Vote count goes down to the wire, with overall dissatisfaction on new deal

As both chambers prepare for debate this afternoon on debt deal reached by lawmakers Sunday evening, most of the attention will be focused on efforts to get conservative Republicans and liberal Democrats on board to vote yes.

Many of those who opposed the Boehner and Reid plans will likely oppose the latest proposal as well. The Cut, Cap and Balance Coalition released a statement Monday morning opposing the deal, which could offer a glimpse into how the other Cut, Cap, Balance (CCB) backer will act as well. (RELATED: Obama carefully backs debt deal)

Sen. Mike Lee of Utah, the prime sponsor of the CCB in the Senate, is a ‘No’, his spokesman told The Daily Caller on Monday.

Sen. Marco Rubio of Florida will also be voting no, TheDC has learned.

Sen. Lindsey Graham of South Carolina will also vote ‘no,’ saying in a statement Monday, “I cannot in good conscience support this deal.

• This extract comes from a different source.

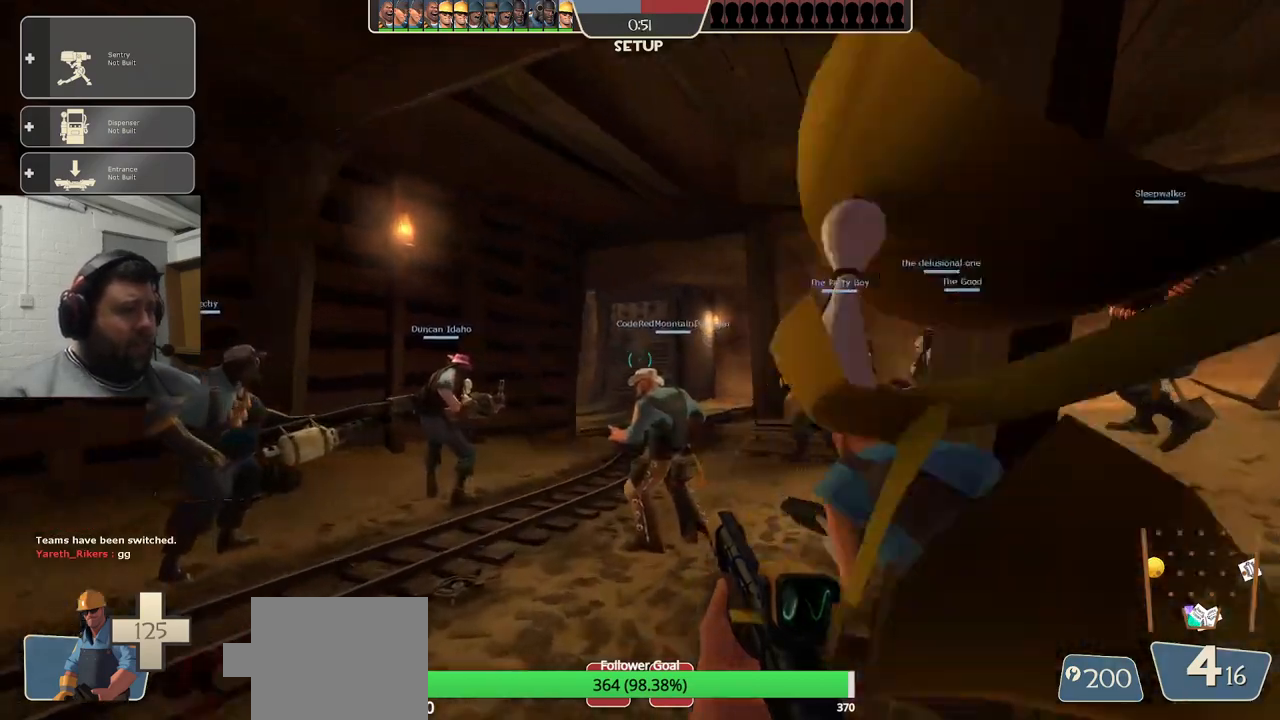
{"buttons": [], "left_stick": "up", "right_stick": "center", "events": []}
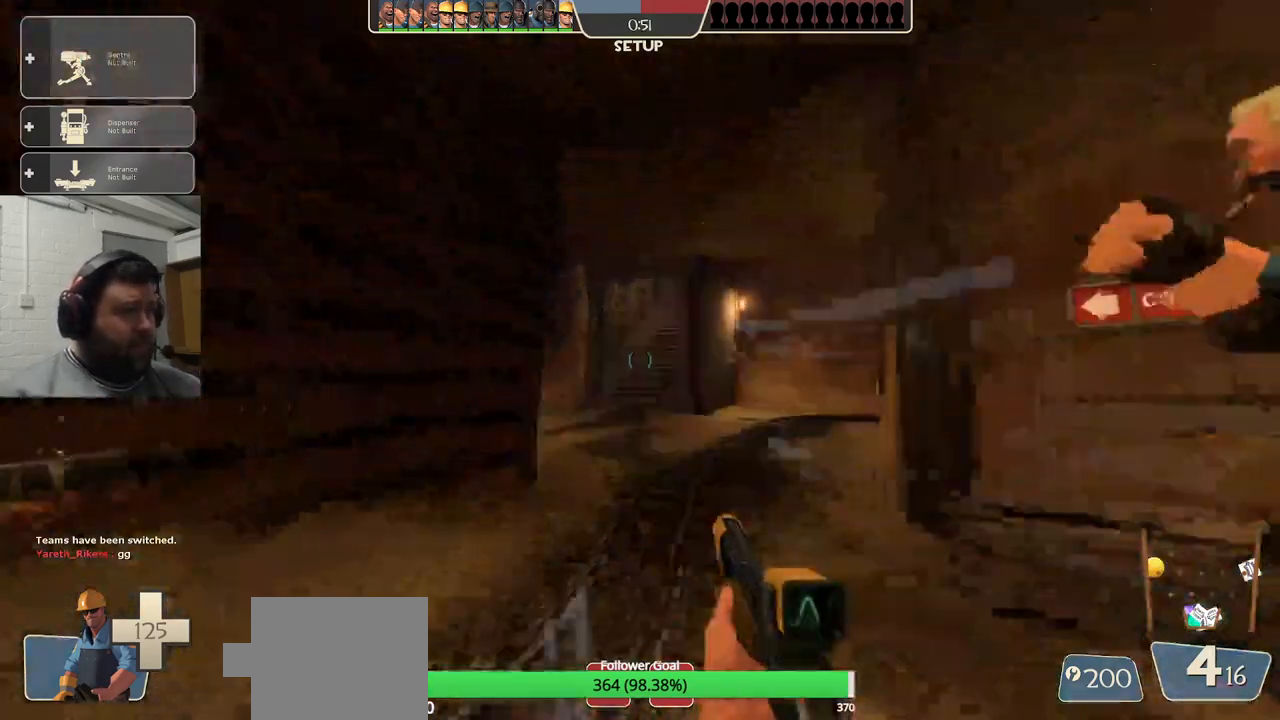
{"buttons": [], "left_stick": "up", "right_stick": "center", "events": []}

Simply stated, it locks us into more debt, bigger government and most devastating of all, a weakened defense infrastructure at a time when we face growing threats.”

In the House, Rep. Joe Walsh if Illinois will also vote against the bill. And according to one GOP source, the chatter on Capitol Hill is that between 50 and 60 Republicans will vote against the deal. There are 240 Republicans in the House.

A spokesperson for Rep. Tim Scott of South Carolina told TheDC the Congressman, who voted against the Boehner plan, is still reviewing the new legislation and hasn’t come to any conclusion yet.

That means Minority Leader Nancy Pelosi will need to come through with Democratic votes. Without Democrat support, it’s very likely the measure will not pass. But that is easier said than done, as the progressive caucus is not thrilled with the deal.

Rep. Raul Grijalva of Arizona said “This deal trades peoples livelihoods for the votes of a few unappeasable right-wing radicals, and I will not support it.

“The Democratic Party, no less than the Republican Party, is at a very serious crossroads at this moment,” the co-chair of the Congressional Progressive Caucus added. “This deal weakens the Democratic Party as badly as it weakens the country. We have given much and received nothing in return. The lesson today is that Republicans can hold their breath long enough to get what they want.”

Rep. Emmanuel Cleaver of Missouri said of the deal that if he were a Republican, he’d be “dancing in the streets.”

But as the hours tick by, the likelihood is that more and more Democrats will come to the same conclusion as Rep. Bob Andrews, who said on MSNBC Monday morning, “I’m not happy with this deal, but I’m going to vote for it.”